Em 1812, quando a Rússia se achava sob o governo de Alexandre I, o exército de Napoleão entra em Moscou, mas vê-se forçado a abandoná-la, pois a encontra vazia e sem mantimentos com a retirada do exército russo. O frio e a falta de recursos foram responsáveis pela morte de 95% das tropas francesas. Durante o regresso de Napoleão à França, os russos perseguiram-no até Paris, trazendo para o império as ideias liberais que estavam em marcha na França e na Europa Ocidental. Ainda durante a perseguição de Napoleão, a Rússia conquista a Finlândia e a Polônia. O golpe final sobre Napoleão foi dado em 1813 quando o império e os seus aliados – austríacos e prussianos - venceram as forças de Napoleão na batalha de Leipzig. 

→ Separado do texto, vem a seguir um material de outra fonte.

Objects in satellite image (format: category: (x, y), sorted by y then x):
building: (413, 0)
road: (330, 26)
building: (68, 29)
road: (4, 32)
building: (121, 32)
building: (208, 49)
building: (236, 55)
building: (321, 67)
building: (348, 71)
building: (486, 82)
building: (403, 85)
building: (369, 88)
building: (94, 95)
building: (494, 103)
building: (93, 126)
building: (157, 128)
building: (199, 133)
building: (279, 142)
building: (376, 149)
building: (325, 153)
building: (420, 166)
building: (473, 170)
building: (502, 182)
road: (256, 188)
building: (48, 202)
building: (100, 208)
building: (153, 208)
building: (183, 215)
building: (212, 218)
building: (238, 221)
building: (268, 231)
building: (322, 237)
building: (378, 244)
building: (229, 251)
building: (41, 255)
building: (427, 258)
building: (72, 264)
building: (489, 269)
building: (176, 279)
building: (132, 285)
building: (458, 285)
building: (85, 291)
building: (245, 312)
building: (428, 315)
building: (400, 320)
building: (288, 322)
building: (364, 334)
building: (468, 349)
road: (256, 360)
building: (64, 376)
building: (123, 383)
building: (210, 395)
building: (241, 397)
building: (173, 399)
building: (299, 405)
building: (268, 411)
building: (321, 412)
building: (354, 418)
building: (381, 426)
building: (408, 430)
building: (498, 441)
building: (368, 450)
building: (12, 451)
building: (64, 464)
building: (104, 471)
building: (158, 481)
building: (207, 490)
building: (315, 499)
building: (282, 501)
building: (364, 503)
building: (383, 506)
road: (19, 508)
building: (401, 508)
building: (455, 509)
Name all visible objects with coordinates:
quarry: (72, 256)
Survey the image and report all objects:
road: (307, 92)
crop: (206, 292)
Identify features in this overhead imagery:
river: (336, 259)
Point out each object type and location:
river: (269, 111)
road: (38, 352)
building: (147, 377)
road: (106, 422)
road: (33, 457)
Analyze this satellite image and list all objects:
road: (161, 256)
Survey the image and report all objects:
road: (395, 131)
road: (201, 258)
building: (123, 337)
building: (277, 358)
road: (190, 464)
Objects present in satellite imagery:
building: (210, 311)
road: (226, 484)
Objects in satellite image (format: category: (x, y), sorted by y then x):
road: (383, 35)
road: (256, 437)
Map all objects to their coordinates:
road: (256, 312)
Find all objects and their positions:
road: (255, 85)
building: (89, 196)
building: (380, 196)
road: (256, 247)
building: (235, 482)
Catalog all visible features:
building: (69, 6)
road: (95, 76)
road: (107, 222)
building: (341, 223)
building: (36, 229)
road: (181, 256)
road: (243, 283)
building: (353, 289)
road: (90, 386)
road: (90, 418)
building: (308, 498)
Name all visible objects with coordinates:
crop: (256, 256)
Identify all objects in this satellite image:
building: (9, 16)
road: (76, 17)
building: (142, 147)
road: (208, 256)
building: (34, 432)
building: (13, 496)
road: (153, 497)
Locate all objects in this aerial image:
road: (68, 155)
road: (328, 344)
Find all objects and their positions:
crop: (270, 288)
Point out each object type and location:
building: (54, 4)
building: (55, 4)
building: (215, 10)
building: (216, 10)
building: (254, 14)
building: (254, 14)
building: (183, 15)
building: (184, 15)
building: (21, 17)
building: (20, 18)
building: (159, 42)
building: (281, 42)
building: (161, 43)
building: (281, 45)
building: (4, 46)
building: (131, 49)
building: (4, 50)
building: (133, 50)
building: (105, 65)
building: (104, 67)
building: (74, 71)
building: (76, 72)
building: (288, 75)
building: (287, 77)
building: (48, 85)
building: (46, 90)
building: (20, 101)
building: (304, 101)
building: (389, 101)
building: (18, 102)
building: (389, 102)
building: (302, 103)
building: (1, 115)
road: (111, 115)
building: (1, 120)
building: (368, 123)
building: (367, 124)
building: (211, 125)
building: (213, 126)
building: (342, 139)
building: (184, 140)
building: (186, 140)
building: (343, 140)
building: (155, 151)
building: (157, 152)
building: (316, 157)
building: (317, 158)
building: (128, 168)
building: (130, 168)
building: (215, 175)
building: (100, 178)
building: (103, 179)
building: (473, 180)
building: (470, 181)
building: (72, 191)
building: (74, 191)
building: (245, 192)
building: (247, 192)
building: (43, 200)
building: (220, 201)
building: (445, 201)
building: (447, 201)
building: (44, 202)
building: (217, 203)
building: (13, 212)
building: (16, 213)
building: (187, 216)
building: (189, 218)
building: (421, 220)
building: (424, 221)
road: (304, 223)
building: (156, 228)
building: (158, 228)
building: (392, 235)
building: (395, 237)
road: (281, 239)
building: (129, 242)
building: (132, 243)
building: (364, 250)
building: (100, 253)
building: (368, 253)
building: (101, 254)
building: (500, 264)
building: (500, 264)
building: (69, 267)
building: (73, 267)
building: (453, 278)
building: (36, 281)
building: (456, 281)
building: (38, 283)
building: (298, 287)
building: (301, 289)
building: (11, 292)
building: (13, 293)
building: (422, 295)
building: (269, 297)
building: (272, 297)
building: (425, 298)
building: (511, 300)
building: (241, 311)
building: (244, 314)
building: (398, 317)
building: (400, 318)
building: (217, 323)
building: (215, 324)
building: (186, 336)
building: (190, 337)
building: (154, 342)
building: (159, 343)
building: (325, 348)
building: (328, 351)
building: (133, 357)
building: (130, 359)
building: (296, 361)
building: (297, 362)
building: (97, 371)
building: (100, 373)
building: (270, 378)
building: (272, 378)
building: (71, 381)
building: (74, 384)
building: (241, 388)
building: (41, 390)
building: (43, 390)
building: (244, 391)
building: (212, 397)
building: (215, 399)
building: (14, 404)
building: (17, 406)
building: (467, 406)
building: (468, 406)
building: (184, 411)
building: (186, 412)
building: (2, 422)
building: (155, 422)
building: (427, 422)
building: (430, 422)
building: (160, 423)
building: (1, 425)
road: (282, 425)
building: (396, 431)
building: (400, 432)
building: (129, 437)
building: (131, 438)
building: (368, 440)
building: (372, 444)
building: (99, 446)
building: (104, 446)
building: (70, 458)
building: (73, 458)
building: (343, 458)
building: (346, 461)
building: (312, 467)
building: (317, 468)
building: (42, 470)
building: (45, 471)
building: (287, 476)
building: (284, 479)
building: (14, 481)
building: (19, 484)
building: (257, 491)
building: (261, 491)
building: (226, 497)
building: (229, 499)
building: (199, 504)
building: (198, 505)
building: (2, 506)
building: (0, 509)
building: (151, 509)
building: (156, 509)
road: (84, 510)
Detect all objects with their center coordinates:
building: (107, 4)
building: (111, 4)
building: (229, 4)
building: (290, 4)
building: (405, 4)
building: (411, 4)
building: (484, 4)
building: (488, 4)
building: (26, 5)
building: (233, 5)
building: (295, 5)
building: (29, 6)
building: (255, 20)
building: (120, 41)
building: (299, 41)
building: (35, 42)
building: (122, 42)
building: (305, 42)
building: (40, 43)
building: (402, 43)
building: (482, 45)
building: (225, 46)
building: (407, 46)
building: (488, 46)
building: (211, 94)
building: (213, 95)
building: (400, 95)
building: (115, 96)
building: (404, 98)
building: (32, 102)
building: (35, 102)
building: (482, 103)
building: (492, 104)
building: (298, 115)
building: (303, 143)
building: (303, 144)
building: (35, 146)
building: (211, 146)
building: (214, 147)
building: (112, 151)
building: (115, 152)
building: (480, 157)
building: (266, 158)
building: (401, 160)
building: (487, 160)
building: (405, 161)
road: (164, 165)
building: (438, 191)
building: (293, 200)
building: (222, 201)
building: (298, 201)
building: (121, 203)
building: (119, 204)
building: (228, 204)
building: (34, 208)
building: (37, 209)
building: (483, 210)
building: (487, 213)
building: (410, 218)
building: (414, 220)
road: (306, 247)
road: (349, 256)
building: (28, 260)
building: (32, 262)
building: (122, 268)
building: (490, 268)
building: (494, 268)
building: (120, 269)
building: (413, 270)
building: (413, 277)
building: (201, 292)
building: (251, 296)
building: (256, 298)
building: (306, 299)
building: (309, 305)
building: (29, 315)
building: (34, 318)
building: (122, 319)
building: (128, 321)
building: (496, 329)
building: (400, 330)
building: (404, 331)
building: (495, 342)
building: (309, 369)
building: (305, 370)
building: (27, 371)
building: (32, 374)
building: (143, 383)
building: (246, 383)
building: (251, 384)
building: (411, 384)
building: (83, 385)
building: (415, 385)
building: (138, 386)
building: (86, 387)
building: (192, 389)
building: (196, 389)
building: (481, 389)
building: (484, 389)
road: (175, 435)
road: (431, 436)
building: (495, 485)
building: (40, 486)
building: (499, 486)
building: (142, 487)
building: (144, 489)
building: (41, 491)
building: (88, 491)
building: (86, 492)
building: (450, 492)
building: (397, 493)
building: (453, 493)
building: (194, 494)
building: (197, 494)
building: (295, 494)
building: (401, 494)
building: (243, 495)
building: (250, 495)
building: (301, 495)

Alexandre II, o czar modernizador da Rússia
A ascensão de Nicolau I (1825-1855) que travara o desenvolvimento da Rússia em meados do século XIX, principalmente devido à lei da servidão, obrigando os camponeses a lavrar as terras sem possui-las, é compensada por seu sucessor, Alexandre II (1855-1881), que cria reformas que vão fazer com que a Rússia consiga um maior desenvolvimento.
Alexandre II tinha consciência da necessidade de promover reformas modernizadoras no país, para aliviar as tensões sociais internas e transformar a Rússia num Estado mais respeitado internacionalmente. Com sua política reformista, Alexandre II realizou a abolição da servidão agrária, beneficiando cerca de 40 milhões de camponeses que ainda permaneciam submetidos ao mais cruel sistema de exploração; desenvolveu o ensino elementar e a concessão de autonomia acadêmica às universidades; concedeu maior autonomia administrativa aos diferentes governos das províncias.
Mesmo sem provocar alterações significativas na estrutura social existente na Rússia, a política reformista do czar encontrou forte oposição das classes conservadoras da aristocracia, extremamente sensíveis a quaisquer perdas de privilégios sociais em favor de concessões ao povo. Por isso, apesar das medidas reformistas, o clima de tensão social aumentava entre os setores populares. A terra distribuída aos camponeses era insuficiente, fortemente concentrada nas mãos de uma aristocracia latifundiária, a quem faltavam recursos técnicos e financeiros para modernização da agricultura. O resultado era a baixa produtividade agrícola, que provocava frequentes crises de abastecimentos alimentares, afetando tanto os camponeses como a população urbana. Em 1881, Alexandre II foi assassinado por um dos grupos de oposição política (os Pervomartovtsky) que lutavam pelo fim da monarquia vigente, responsabilizada pela situação de injustiça social existente.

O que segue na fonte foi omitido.